Le point faible de cette stratégie que l’on peut qualifier de « terre brulée » vient aussi de ce dernier élément. L’absence d’accord sur la relation future vient renforcer l’incertitude, sentiment qui entoure l’épineuse question du Brexit depuis plus de 4 ans déjà… Dans le cas d’un non-accord, on peut par ailleurs imaginer que les entreprises anticiperont le scénario du pire et construiront leur stratégie sur cela. Les secteurs automobile et aéronautique ne manqueront pas non plus de se questionner sur l’opportunité de délocaliser leurs activités en Europe, et il faudra alors des accords commerciaux particulièrement avantageux entre le Royaume-Uni et ses partenaires à venir pour compenser le manque à gagner du marché unique et les convaincre de poursuivre leurs activités dans le pays. Le scénario est encore plus aisé s’agissant du secteur financier britannique. La croissance de la City depuis plus de 20 ans repose sur l’intégration européenne (euro certes, mais aussi indirectement marché unique) grâce au passeport financier dont disposent les banques installées au Royaume-Uni du fait de l’appartenance de ce pays à l’UE. Ces dernières peuvent ainsi opérer librement en Europe.

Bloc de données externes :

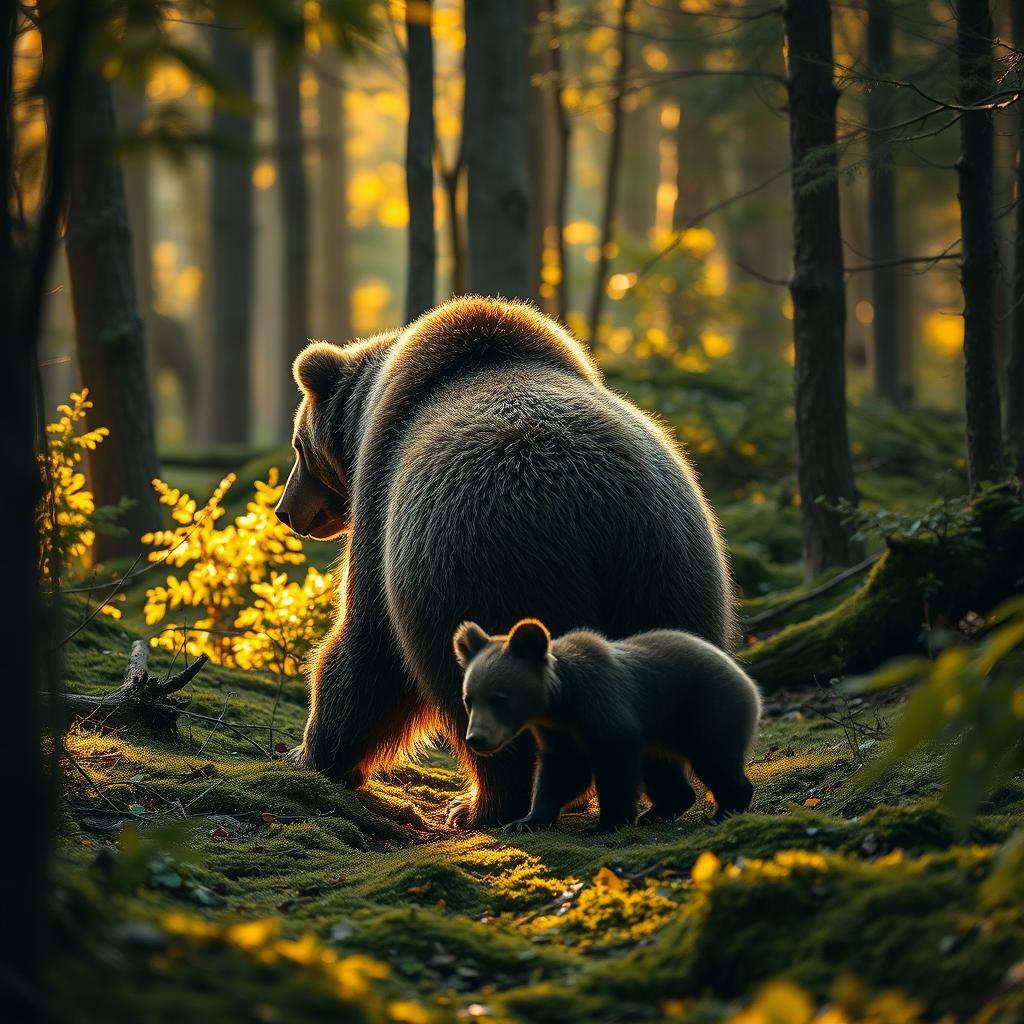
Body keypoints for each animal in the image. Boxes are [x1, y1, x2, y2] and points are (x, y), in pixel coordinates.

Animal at [274, 296, 736, 828]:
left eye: (297, 445)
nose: (285, 510)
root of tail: (593, 510)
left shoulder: (381, 510)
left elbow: (366, 646)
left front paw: (313, 755)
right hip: (666, 572)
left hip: (490, 570)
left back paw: (480, 806)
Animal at [453, 618, 761, 833]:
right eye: (469, 699)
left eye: (498, 699)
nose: (476, 738)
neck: (561, 702)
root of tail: (746, 679)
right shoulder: (558, 733)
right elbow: (562, 772)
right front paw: (524, 821)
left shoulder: (605, 707)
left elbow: (615, 767)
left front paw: (605, 824)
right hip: (662, 732)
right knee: (663, 770)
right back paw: (656, 812)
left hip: (706, 708)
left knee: (715, 759)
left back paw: (725, 810)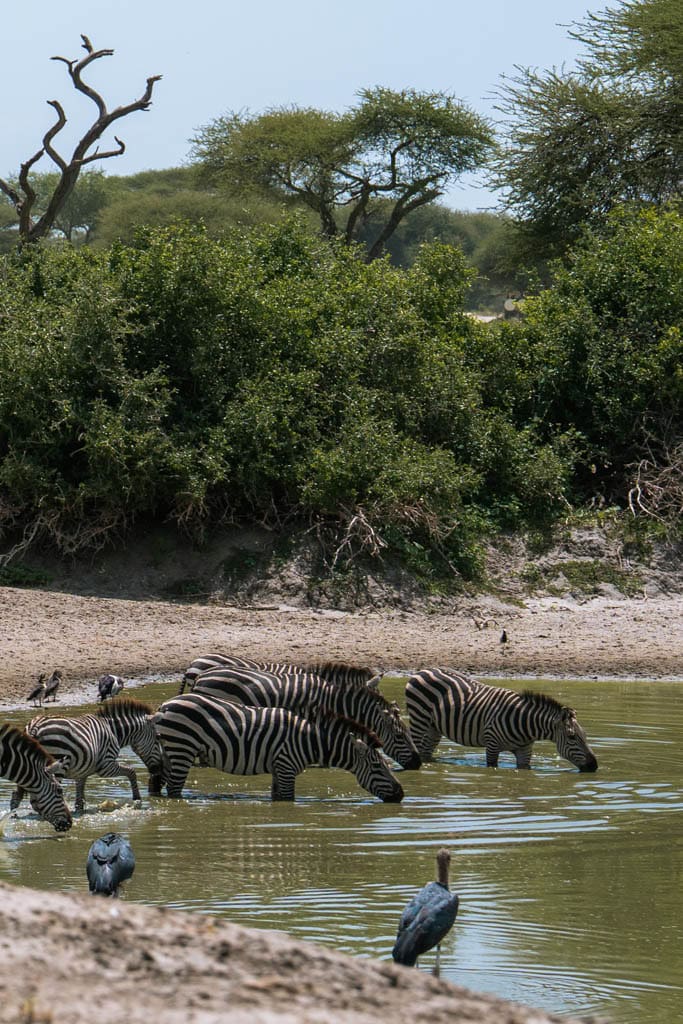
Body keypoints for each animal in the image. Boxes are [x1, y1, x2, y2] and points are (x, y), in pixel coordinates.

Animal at [11, 698, 162, 813]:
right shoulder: (106, 766)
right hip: (56, 765)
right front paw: (137, 800)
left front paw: (79, 810)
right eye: (158, 738)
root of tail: (35, 726)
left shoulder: (82, 770)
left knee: (16, 797)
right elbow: (131, 772)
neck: (113, 731)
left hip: (25, 767)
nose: (157, 770)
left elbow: (80, 794)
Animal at [151, 691, 405, 802]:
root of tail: (164, 705)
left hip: (170, 751)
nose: (401, 794)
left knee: (156, 784)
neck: (310, 740)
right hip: (182, 748)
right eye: (378, 767)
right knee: (173, 790)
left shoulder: (277, 768)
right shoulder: (286, 767)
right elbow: (288, 801)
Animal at [404, 669, 598, 771]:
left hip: (433, 727)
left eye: (585, 735)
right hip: (419, 719)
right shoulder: (492, 745)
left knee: (426, 751)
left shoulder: (525, 751)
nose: (594, 766)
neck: (525, 725)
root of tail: (422, 670)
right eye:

En ajoutant à cela les avantages dont elles bénéficient au Royaume-Uni, cette situation leur est très profitable. Sans accord, au 1er janvier 2021, elles ne pourront pas obtenir d’équivalences et donc traiter des titres en euros. Nul doute qu’elles seront alors plus rapides que les entreprises industrielles à décider de se relocaliser au sein de la zone euro et que les pays concernés leur réserveront un accueil chaleureux. Le Premier ministre britannique, sachant que ce dossier est son point faible, évite soigneusement d’en parler et la presse britannique relaie assez peu cet aspect des négociations, pourtant crucial pour l’avenir de ce pays.

Il est probable qu’en réalité au-delà d’un no-deal qu’il n’exclut pas et, outre le fait que sa position, presque caricaturale, est aussi une posture de politique intérieure face à une crise du Covid-19 qui a touché et touche encore durement le pays, le tout dans un contexte de méfiance et d’impopularité croissantes à son égard, Boris Johnson espère aussi que les Européens finiront par  céder et accepteront tout ou une grande partie de ses conditions de sortie.